- _Selected passage_:

========================================

Lucky for us, the random forest had an outstanding performance on the cross validation set! The neural network did not perform terribly well however, so we will discard that model for now. Here is a simple visual representation of how the random forest performed. In fact there is almost very little to even see due to the fact that the predictions were so accurate.

## Simple plot to aid in visualization of the prediction results
plot(predict(modelRF, crossvalPC), crossval$classe, 
     col=c("red","blue","green","grey","orange"),
     xlab="Predicted Classe",
     ylab="True Classe",
     main="Plot of True Class by Predicted Classe")

plot of chunk unnamed-chunk-9

Notice the very solid consistent colors in each bar. This represents that the vast majority of the predictions were correct. We can see quickly that classe E was the easiest class to predict, while the other bars have thin slices of other colors present. You can see that some A predictions were actually B, some B predictions were actually C, and some C predictions were actually D.

Conclusion

It appears that this type of physical activity lends itself well to classification by a machine learning algorithm. We were able to very accurately predict movements using a random forest, and it is very fair to say that since it achieved an accuracy rate of over 97% on a cross validation set of almost 5000 observations, that that level of prediction accuracy should carry over to any new observations given to it.

========================================

- _Provided information_:
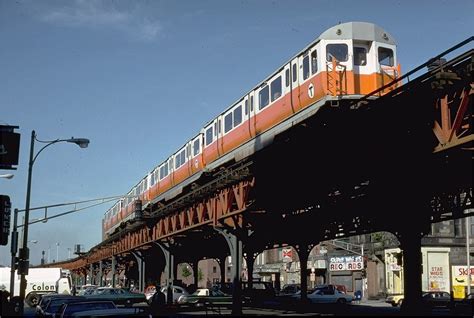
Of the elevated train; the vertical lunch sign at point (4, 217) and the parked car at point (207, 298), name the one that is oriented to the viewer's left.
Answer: the parked car

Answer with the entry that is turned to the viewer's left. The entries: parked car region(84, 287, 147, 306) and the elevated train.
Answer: the parked car

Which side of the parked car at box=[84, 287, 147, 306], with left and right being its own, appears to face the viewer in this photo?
left

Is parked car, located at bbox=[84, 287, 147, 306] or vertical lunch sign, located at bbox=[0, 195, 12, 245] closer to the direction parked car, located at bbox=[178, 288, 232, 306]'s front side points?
the parked car

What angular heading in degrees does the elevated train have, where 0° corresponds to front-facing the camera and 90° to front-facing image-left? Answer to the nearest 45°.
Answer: approximately 315°

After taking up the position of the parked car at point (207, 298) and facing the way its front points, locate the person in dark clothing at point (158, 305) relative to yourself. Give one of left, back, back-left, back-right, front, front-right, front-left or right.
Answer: left

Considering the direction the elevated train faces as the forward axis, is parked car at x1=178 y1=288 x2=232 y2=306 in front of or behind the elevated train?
behind

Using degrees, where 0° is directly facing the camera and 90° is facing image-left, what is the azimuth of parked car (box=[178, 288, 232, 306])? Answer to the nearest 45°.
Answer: approximately 90°
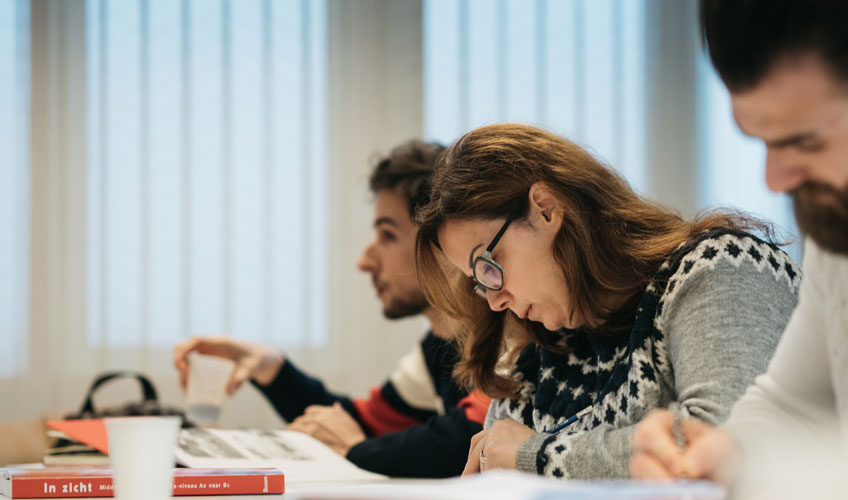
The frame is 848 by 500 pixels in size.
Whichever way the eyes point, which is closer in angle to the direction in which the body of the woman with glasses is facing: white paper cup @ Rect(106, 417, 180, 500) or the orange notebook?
the white paper cup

========================================

- _Tasks for this exercise_:
a - In the passage on the random forest classifier, why does the author expect its prediction accuracy to hold for new observations? Answer in one to three sentences.
b - Carry the passage on the random forest classifier forward from its last sentence.
The records have no connection to the text.

- _Results by task_:
a - The random forest reached an accuracy rate of over 97% on a cross validation set of almost 5000 observations. The author takes that result as good reason to expect the same level of accuracy on any new observations.

b -
Epilogue

On the submission portion of the assignment, I scored 19/20 on the first pass. The one that I missed I was able to guess what the correct answer was based on the colorful plot of True vs Predicted. My prediction was A, and since that was incorrect, I knew the next best guess was Blue, or in other words, B. 19/20 is a somewhat expected in fact. The chance of getting 19 right under the 97.88% accuracy rate we saw on the cross validation set is 28.2%, so not at all unexpected.

## Plot of binomial distribution for questions to get right out of 20
plot(0:20, dbinom(0:20, size=20, prob=.9788), 
     type="h", lwd=15, xlab="Number of questions answered correctly",
     ylab="Chance of that occuring",
     main="Binomial density plot for answers correct out of 20",
     sub="Probability of success is .9788")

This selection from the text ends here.